Il nido dell'Anatra

"I censori tendono a fare quello che soltanto gli psicotici fanno: confondere l'illusione con la realtà". (David Cronenberg)

PERSON OF INTEREST


Ecco una bella serie, realizzata con gusto raffinato, con un cast di buon livello, con sceneggiature mai banali o scontate. È una serie para-fantascientifica, mascherata da procedural.

L’autore è Jonathan Nolan (Batman, Inception, Memento, The Prestige… e ‘sticazzi aggiungerei) e prodotta da J.J. Abrams.

C’è una macchina, anzi c’è La Macchina in grado, come il Grande Fratello (quello di Orwell non quello di canale5) di monitorare tutto tramite le telecamere esistenti a New York. Ogni singola telecamera, fosse anche quella di un PC è monitorata da La Macchina la quale grazie ad un sofisticatissimo programma, è in grado di “prevedere” un crimine. Rilascia un numero di previdenza sociale, e la persona a cui appartiene è o la vittima o il carnefice. Una volta venuto in possesso del nome il nostro eroe agirà cercando di scoprire il più possibile su quel nome.

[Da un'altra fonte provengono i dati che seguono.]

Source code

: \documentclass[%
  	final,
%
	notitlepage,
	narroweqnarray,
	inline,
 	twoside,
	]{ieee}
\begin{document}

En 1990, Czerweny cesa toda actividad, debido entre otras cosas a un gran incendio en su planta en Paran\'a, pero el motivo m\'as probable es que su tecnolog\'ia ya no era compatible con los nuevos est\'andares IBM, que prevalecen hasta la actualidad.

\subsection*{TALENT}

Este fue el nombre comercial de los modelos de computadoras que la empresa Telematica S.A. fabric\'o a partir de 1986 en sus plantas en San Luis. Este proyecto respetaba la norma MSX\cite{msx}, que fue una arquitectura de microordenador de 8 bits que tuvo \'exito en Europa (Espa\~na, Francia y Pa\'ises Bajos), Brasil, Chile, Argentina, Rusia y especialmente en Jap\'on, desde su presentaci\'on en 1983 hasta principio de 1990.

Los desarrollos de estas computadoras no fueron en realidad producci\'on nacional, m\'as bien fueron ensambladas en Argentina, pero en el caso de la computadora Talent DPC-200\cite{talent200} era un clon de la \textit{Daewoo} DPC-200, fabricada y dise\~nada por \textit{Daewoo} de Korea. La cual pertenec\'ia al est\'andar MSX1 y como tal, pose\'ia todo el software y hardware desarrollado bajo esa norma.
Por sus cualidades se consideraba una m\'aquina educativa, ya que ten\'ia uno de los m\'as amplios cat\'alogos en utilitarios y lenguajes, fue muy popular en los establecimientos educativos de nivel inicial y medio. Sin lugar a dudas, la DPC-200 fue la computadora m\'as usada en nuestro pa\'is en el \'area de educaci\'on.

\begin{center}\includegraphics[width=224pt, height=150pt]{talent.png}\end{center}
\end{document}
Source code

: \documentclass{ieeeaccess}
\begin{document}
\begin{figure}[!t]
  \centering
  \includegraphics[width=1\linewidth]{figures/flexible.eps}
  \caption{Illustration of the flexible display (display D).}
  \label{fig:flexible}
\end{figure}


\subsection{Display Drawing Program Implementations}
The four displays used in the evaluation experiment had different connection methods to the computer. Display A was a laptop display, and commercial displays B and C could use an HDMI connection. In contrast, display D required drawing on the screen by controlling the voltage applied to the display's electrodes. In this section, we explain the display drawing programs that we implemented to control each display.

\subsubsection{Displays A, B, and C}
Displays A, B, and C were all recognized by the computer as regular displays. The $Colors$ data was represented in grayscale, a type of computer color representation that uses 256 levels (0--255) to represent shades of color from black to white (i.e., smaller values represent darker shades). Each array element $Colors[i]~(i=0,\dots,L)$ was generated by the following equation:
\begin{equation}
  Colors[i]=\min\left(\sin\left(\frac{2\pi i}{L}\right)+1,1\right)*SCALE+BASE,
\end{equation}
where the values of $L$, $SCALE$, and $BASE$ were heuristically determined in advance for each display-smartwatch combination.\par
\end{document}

Il protagonista, John Reese (Jim Caviezel) ha un passato travagliato, da militare, da spia e da homeless, ed è proprio in questa condizione che lo veniamo a conoscere durante l’episodio pilota. Un misterioso personaggio, Harlod Finch (Michael Emerson, il Ben di LOST), gli offre un lavoro… un lavoro molto particolare. Ed è così che inizia la serie, il signor Reese si muove a NY, sempre vestito allo stesso modo, come fosse una divisa (lo chiamano l’uomo col blazer) e con fondi praticamente illimitati grazie a Finch, creatore della macchina, ricco sfondato.

Ecco, Jonathan Nolan ha ricreato la sua versione di Batman, calandolo in un contesto realistico e ovviamente metropolitano, non scegliendo la città a caso ma ambientando la serie a New York, che guarda caso è Gotham da ben prima che Bob Kane creasse il personaggio di Batman. New York è Gotham da almeno 200 anni, dai tempi di Washington Irving (La leggenda di Sleepy Hollow), uno dei tanti soprannomi della Grande Mela.

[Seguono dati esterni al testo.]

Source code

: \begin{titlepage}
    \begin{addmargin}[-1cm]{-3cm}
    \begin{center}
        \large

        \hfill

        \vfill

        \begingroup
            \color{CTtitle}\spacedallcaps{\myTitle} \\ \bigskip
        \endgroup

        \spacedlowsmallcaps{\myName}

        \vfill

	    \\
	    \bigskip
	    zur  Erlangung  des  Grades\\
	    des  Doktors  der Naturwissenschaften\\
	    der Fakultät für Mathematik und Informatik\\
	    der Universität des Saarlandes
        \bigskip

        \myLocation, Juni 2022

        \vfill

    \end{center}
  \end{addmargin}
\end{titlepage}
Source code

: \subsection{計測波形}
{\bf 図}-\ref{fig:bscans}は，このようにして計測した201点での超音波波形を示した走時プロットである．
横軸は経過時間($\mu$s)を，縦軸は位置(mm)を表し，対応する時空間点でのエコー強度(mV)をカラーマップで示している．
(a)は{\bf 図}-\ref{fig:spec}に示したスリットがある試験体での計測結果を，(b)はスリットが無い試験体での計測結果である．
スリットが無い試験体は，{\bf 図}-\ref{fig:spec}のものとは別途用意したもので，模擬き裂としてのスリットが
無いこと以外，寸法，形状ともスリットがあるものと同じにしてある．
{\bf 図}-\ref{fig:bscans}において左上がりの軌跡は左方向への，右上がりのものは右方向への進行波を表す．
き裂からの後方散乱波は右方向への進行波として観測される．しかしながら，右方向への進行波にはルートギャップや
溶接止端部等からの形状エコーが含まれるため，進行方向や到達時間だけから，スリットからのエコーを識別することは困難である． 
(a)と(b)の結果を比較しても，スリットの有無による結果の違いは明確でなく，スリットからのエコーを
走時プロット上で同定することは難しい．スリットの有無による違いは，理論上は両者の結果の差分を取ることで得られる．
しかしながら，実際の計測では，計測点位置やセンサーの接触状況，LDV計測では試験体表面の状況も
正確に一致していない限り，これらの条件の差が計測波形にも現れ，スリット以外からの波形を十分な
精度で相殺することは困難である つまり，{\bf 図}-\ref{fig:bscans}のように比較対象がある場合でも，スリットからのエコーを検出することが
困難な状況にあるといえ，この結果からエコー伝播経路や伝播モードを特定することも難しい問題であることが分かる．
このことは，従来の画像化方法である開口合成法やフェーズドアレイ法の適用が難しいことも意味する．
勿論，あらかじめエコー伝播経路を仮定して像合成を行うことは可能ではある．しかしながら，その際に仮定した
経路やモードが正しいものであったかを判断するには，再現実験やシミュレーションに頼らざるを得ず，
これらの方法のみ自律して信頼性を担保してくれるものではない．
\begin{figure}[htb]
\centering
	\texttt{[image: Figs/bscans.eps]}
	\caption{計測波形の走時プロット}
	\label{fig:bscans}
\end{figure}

La serie ha sia la struttura verticale che quella orizzontale. Infatti ogni episodio è autoconclusivo ma aggiunge tasselli a misteri che via via vengono a dipanarsi senza che lo spettatore quasi se ne accorga.

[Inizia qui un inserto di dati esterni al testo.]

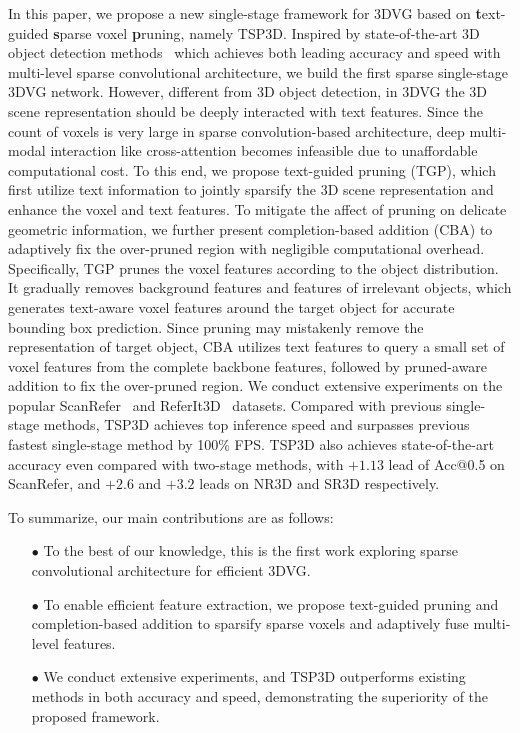 In this paper, we propose a new single-stage framework for 3DVG based on \textbf{t}ext-guided \textbf{s}parse voxel \textbf{p}runing, namely TSP3D. Inspired by state-of-the-art 3D object detection methods~\citep{rukhovich2022fcaf3d,xu2023dsp} which achieves both leading accuracy and speed with multi-level sparse convolutional architecture, we build the first sparse single-stage 3DVG network. However, different from 3D object detection, in 3DVG the 3D scene representation should be deeply interacted with text features. Since the count of voxels is very large in sparse convolution-based architecture, deep multi-modal interaction like cross-attention becomes infeasible due to unaffordable computational cost. To this end, we propose text-guided pruning (TGP), which first utilize text information to jointly sparsify the 3D scene representation and enhance the voxel and text features. To mitigate the affect of pruning on delicate geometric information, we further present completion-based addition (CBA) to adaptively fix the over-pruned region with negligible computational overhead.
Specifically, TGP prunes the voxel features according to the object distribution. It gradually removes background features and features of irrelevant objects, which generates text-aware voxel features around the target object for accurate bounding box prediction. Since pruning may mistakenly remove the representation of target object, CBA utilizes text features to query a small set of voxel features from the complete backbone features, followed by pruned-aware addition to fix the over-pruned region.
We conduct extensive experiments on the popular ScanRefer~\citep{chen2020scanrefer} and ReferIt3D~\citep{achlioptas2020referit3d} datasets.
Compared with previous single-stage methods, TSP3D achieves top inference speed and surpasses previous fastest single-stage method by 100\% FPS. TSP3D also achieves state-of-the-art accuracy even compared with two-stage methods, with $+1.13$ lead of Acc@0.5 on ScanRefer, and $+2.6$ and $+3.2$ leads on NR3D and SR3D respectively.

To summarize, our main contributions are as follows:
\begin{itemize}
	\item[$\bullet$] To the best of our knowledge, this is the first work exploring sparse convolutional architecture for efficient 3DVG.
	\item[$\bullet$] To enable efficient feature extraction, we propose text-guided pruning and completion-based addition to sparsify sparse voxels and adaptively fuse multi-level features.
	\item[$\bullet$] We conduct extensive experiments, and TSP3D outperforms existing methods in both accuracy and speed, demonstrating the superiority of the proposed framework.
\end{itemize}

Nella seconda stagione poi l’affinità con Batman è stata sdoganata direttamente dagli autori per mezzo di un personaggio, una giornalista che il nostro eroe aiuterà, la quale parlando dell’uomo con la giacca dice essere quasi una leggenda metropolitana e che come un personaggio dei fumetti, compare e salva il poveraccio di turno.

Il gioco è fatto.

Tutti i fans del Pipistrello aspettavano Batman in TV? Bene eccolo, e proprio come Batman, l’uomo comune (lo spettatore) nemmeno si accorge che c’è.